» TASK TO COMPLETE: Your response should be an exact transcription of the data, images excluded.

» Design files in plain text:
▼

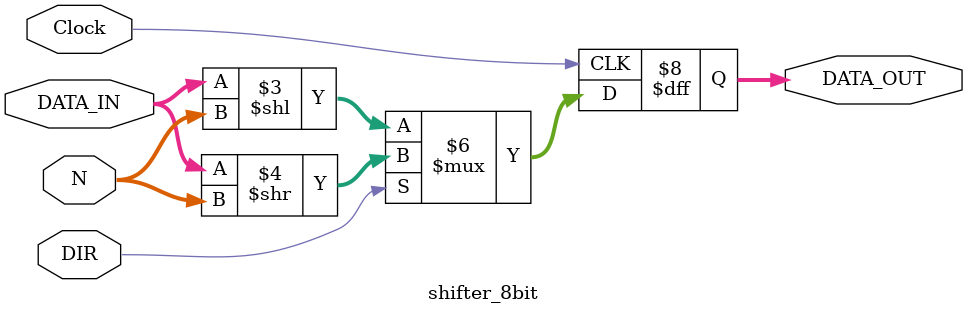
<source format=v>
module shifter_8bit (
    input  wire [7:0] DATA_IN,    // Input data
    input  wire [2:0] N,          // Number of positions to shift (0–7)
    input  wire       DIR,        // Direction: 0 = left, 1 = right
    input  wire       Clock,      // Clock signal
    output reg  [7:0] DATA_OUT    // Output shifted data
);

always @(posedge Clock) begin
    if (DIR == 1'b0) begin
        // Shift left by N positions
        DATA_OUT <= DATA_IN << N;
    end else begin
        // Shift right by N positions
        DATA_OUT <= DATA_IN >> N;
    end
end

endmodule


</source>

▲

» SOLUTION TO THIS EXERCISE:
<source format=v>
module shifter_8bit (
    input  wire [7:0] DATA_IN,    // Input data
    input  wire [2:0] N,          // Number of positions to shift (0–7)
    input  wire       DIR,        // Direction: 0 = left, 1 = right
    input  wire       Clock,      // Clock signal
    output reg  [7:0] DATA_OUT    // Output shifted data
);

always @(posedge Clock) begin
    if (DIR == 1'b0) begin
        // Shift left by N positions
        DATA_OUT <= DATA_IN << N;
    end else begin
        // Shift right by N positions
        DATA_OUT <= DATA_IN >> N;
    end
end

endmodule


</source>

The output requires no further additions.